↓

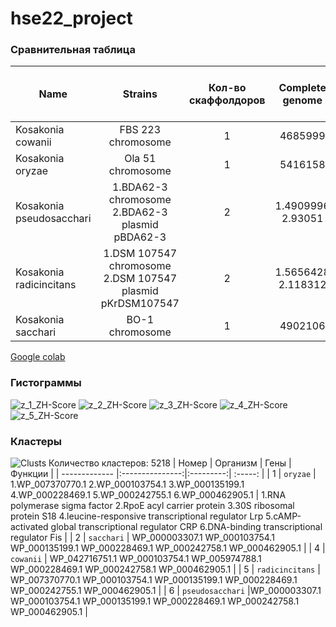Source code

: # hse22_project
### Сравнительная таблица 
| Name     | Strains | Кол-во скаффолдоров | Сomplete genome | Кол-во аннотированных генов | Zh-score >500 (rows) | GC% | Ср. кол-во генов |
| ------------- |:---------------:|:---------:| :---------------:| :------------------:| :-------------:|:---:| :--------: |
| Kosakonia cowanii |FBS 223 chromosome|1|4685999|4687046|48721| 56,2 |4349|
| Kosakonia oryzae |Ola 51 chromosome|1|5416158|5416158|44116| 54 |5080|
| Kosakonia pseudosacchari |1.BDA62-3 chromosome 2.BDA62-3 plasmid pBDA62-3|2|1.4909996 2.93051|4909996|44208|53,9684|4742|
| Kosakonia radicincitans |1.DSM 107547 chromosome 2.DSM 107547 plasmid pKrDSM107547|2|1.5656428 2.118312|5656428|44815|53,9754|5386|
| Kosakonia sacchari |BO-1 chromosome|1|4902106|4902106|43669|53,7|4632|




[Google colab](https://colab.research.google.com/drive/1WssdMdHsrc0jkykb3QoBWBLTzIkAzxwt)
### Гистограммы
![z_1_ZH-Score](https://user-images.githubusercontent.com/93247992/173834199-a0ce2223-7931-4a12-899e-3aa1b98491e1.png)
![z_2_ZH-Score](https://user-images.githubusercontent.com/93247992/173834211-b91ef813-ad74-4dfd-b0d8-7b4a7f91545c.png)
![z_3_ZH-Score](https://user-images.githubusercontent.com/93247992/173834209-2459cd45-5aa6-4835-b8cb-531bc9273562.png)
![z_4_ZH-Score](https://user-images.githubusercontent.com/93247992/173834206-50983052-17e5-454d-9d0f-cdc96dea71fe.png)
![z_5_ZH-Score](https://user-images.githubusercontent.com/93247992/173834203-208a7362-c05d-4930-aea8-e191d7f17cd5.png)

### Кластеры
![Clusts](https://user-images.githubusercontent.com/93247992/173877176-0d03940a-e54d-4de0-b885-20eca6350357.png)
Количество кластеров: 5218
| Номер    | Организм | Гены | Функции |
| ------------- |:---------------:|:---------:| :-----: |
| 1 | `oryzae` | 1.WP_007370770.1 2.WP_000103754.1 3.WP_000135199.1 4.WP_000228469.1 5.WP_000242755.1 6.WP_000462905.1 | 1.RNA polymerase sigma factor 2.RpoE acyl carrier protein 3.30S ribosomal protein S18 4.leucine-responsive transcriptional regulator Lrp 5.cAMP-activated global transcriptional regulator CRP 6.DNA-binding transcriptional regulator Fis |
| 2 | `sacchari` | WP_000003307.1 WP_000103754.1 WP_000135199.1 WP_000228469.1 WP_000242758.1 WP_000462905.1 | 
| 4 | `cowanii` | WP_042716751.1 WP_000103754.1 WP_005974788.1 WP_000228469.1 WP_000242758.1 WP_000462905.1 |
| 5 | `radicincitans` | WP_007370770.1 WP_000103754.1 WP_000135199.1 WP_000228469.1 WP_000242755.1 WP_000462905.1 |
| 6 | `pseudosacchari` |WP_000003307.1 WP_000103754.1 WP_000135199.1 WP_000228469.1 WP_000242758.1 WP_000462905.1 |
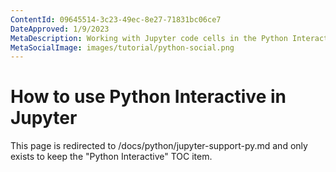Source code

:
 ```yaml
---
ContentId: 09645514-3c23-49ec-8e27-71831bc06ce7
DateApproved: 1/9/2023
MetaDescription: Working with Jupyter code cells in the Python Interactive window
MetaSocialImage: images/tutorial/python-social.png
---
```

# How to use Python Interactive in Jupyter

This page is redirected to /docs/python/jupyter-support-py.md and only exists to keep the "Python Interactive" TOC item.
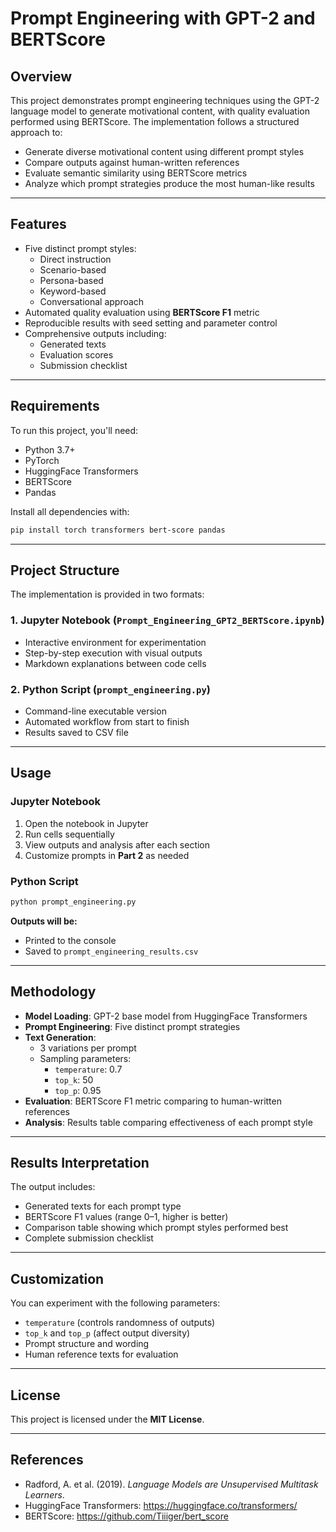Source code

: # Prompt Engineering with GPT-2 and BERTScore

## Overview

This project demonstrates prompt engineering techniques using the GPT-2 language model to generate motivational content, with quality evaluation performed using BERTScore. The implementation follows a structured approach to:

- Generate diverse motivational content using different prompt styles  
- Compare outputs against human-written references  
- Evaluate semantic similarity using BERTScore metrics  
- Analyze which prompt strategies produce the most human-like results  

---

## Features

- Five distinct prompt styles:
  - Direct instruction
  - Scenario-based
  - Persona-based
  - Keyword-based
  - Conversational approach  
- Automated quality evaluation using **BERTScore F1** metric  
- Reproducible results with seed setting and parameter control  
- Comprehensive outputs including:
  - Generated texts
  - Evaluation scores
  - Submission checklist  

---

## Requirements

To run this project, you'll need:

- Python 3.7+
- PyTorch
- HuggingFace Transformers
- BERTScore
- Pandas

Install all dependencies with:

```bash
pip install torch transformers bert-score pandas
```

---

## Project Structure

The implementation is provided in two formats:

### 1. Jupyter Notebook (`Prompt_Engineering_GPT2_BERTScore.ipynb`)
- Interactive environment for experimentation  
- Step-by-step execution with visual outputs  
- Markdown explanations between code cells  

### 2. Python Script (`prompt_engineering.py`)
- Command-line executable version  
- Automated workflow from start to finish  
- Results saved to CSV file  

---

## Usage

### Jupyter Notebook

1. Open the notebook in Jupyter
2. Run cells sequentially
3. View outputs and analysis after each section
4. Customize prompts in **Part 2** as needed

### Python Script

```bash
python prompt_engineering.py
```

**Outputs will be:**
- Printed to the console
- Saved to `prompt_engineering_results.csv`

---

## Methodology

- **Model Loading**: GPT-2 base model from HuggingFace Transformers  
- **Prompt Engineering**: Five distinct prompt strategies  
- **Text Generation**:
  - 3 variations per prompt
  - Sampling parameters:
    - `temperature`: 0.7
    - `top_k`: 50
    - `top_p`: 0.95  
- **Evaluation**: BERTScore F1 metric comparing to human-written references  
- **Analysis**: Results table comparing effectiveness of each prompt style  

---

## Results Interpretation

The output includes:

- Generated texts for each prompt type  
- BERTScore F1 values (range 0–1, higher is better)  
- Comparison table showing which prompt styles performed best  
- Complete submission checklist  

---

## Customization

You can experiment with the following parameters:

- `temperature` (controls randomness of outputs)  
- `top_k` and `top_p` (affect output diversity)  
- Prompt structure and wording  
- Human reference texts for evaluation  

---

## License

This project is licensed under the **MIT License**.

---

## References

- Radford, A. et al. (2019). *Language Models are Unsupervised Multitask Learners*.  
- HuggingFace Transformers: https://huggingface.co/transformers/  
- BERTScore: https://github.com/Tiiiger/bert_score  

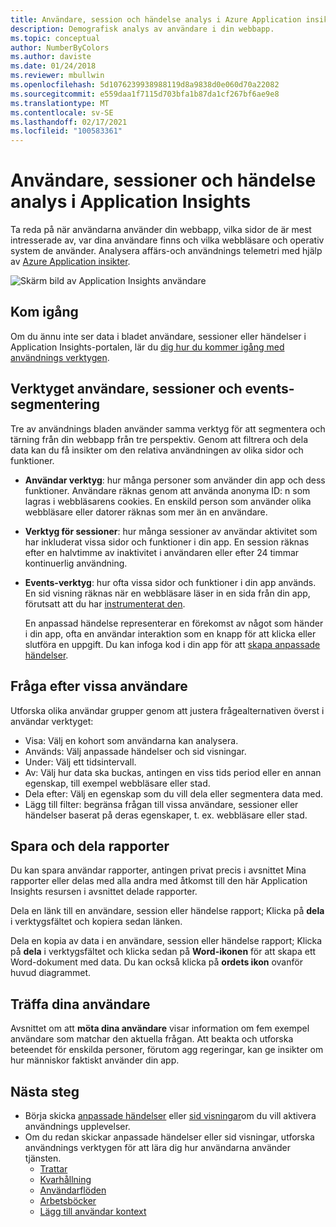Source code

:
 ```yaml
---
title: Användare, session och händelse analys i Azure Application insikter
description: Demografisk analys av användare i din webbapp.
ms.topic: conceptual
author: NumberByColors
ms.author: daviste
ms.date: 01/24/2018
ms.reviewer: mbullwin
ms.openlocfilehash: 5d1076239938988119d8a9838d0e060d70a22082
ms.sourcegitcommit: e559daa1f7115d703bfa1b87da1cf267bf6ae9e8
ms.translationtype: MT
ms.contentlocale: sv-SE
ms.lasthandoff: 02/17/2021
ms.locfileid: "100583361"
---
```

# <a name="users-sessions-and-events-analysis-in-application-insights"></a>Användare, sessioner och händelse analys i Application Insights

Ta reda på när användarna använder din webbapp, vilka sidor de är mest intresserade av, var dina användare finns och vilka webbläsare och operativ system de använder. Analysera affärs-och användnings telemetri med hjälp av [Azure Application insikter](./app-insights-overview.md).

![Skärm bild av Application Insights användare](./media/usage-segmentation/0001-users.png)

## <a name="get-started"></a>Kom igång

Om du ännu inte ser data i bladet användare, sessioner eller händelser i Application Insights-portalen, lär du [dig hur du kommer igång med användnings verktygen](usage-overview.md).

## <a name="the-users-sessions-and-events-segmentation-tool"></a>Verktyget användare, sessioner och events-segmentering

Tre av användnings bladen använder samma verktyg för att segmentera och tärning från din webbapp från tre perspektiv. Genom att filtrera och dela data kan du få insikter om den relativa användningen av olika sidor och funktioner.

* **Användar verktyg**: hur många personer som använder din app och dess funktioner.  Användare räknas genom att använda anonyma ID: n som lagras i webbläsarens cookies. En enskild person som använder olika webbläsare eller datorer räknas som mer än en användare.
* **Verktyg för sessioner**: hur många sessioner av användar aktivitet som har inkluderat vissa sidor och funktioner i din app. En session räknas efter en halvtimme av inaktivitet i användaren eller efter 24 timmar kontinuerlig användning.
* **Events-verktyg**: hur ofta vissa sidor och funktioner i din app används. En sid visning räknas när en webbläsare läser in en sida från din app, förutsatt att du har [instrumenterat den](./javascript.md). 

    En anpassad händelse representerar en förekomst av något som händer i din app, ofta en användar interaktion som en knapp för att klicka eller slutföra en uppgift. Du kan infoga kod i din app för att [skapa anpassade händelser](./api-custom-events-metrics.md#trackevent).

## <a name="querying-for-certain-users"></a>Fråga efter vissa användare

Utforska olika användar grupper genom att justera frågealternativen överst i användar verktyget:

* Visa: Välj en kohort som användarna kan analysera.
* Används: Välj anpassade händelser och sid visningar.
* Under: Välj ett tidsintervall.
* Av: Välj hur data ska buckas, antingen en viss tids period eller en annan egenskap, till exempel webbläsare eller stad.
* Dela efter: Välj en egenskap som du vill dela eller segmentera data med. 
* Lägg till filter: begränsa frågan till vissa användare, sessioner eller händelser baserat på deras egenskaper, t. ex. webbläsare eller stad. 
 
## <a name="saving-and-sharing-reports"></a>Spara och dela rapporter 
Du kan spara användar rapporter, antingen privat precis i avsnittet Mina rapporter eller delas med alla andra med åtkomst till den här Application Insights resursen i avsnittet delade rapporter.

Dela en länk till en användare, session eller händelse rapport; Klicka på **dela** i verktygsfältet och kopiera sedan länken.

Dela en kopia av data i en användare, session eller händelse rapport; Klicka på **dela** i verktygsfältet och klicka sedan på **Word-ikonen** för att skapa ett Word-dokument med data. Du kan också klicka på **ordets ikon** ovanför huvud diagrammet.

## <a name="meet-your-users"></a>Träffa dina användare

Avsnittet om att **möta dina användare** visar information om fem exempel användare som matchar den aktuella frågan. Att beakta och utforska beteendet för enskilda personer, förutom agg regeringar, kan ge insikter om hur människor faktiskt använder din app.

## <a name="next-steps"></a>Nästa steg

- Börja skicka [anpassade händelser](./api-custom-events-metrics.md#trackevent) eller [sid visningar](./api-custom-events-metrics.md#page-views)om du vill aktivera användnings upplevelser.
- Om du redan skickar anpassade händelser eller sid visningar, utforska användnings verktygen för att lära dig hur användarna använder tjänsten.
    - [Trattar](usage-funnels.md)
    - [Kvarhållning](usage-retention.md)
    - [Användarflöden](usage-flows.md)
    - [Arbetsböcker](../visualize/workbooks-overview.md)
    - [Lägg till användar kontext](usage-send-user-context.md)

↑

- Exercise description:
How many lines in the records above contain the word "skapa"? Reply with the number alone.

- Result of this exercise:
2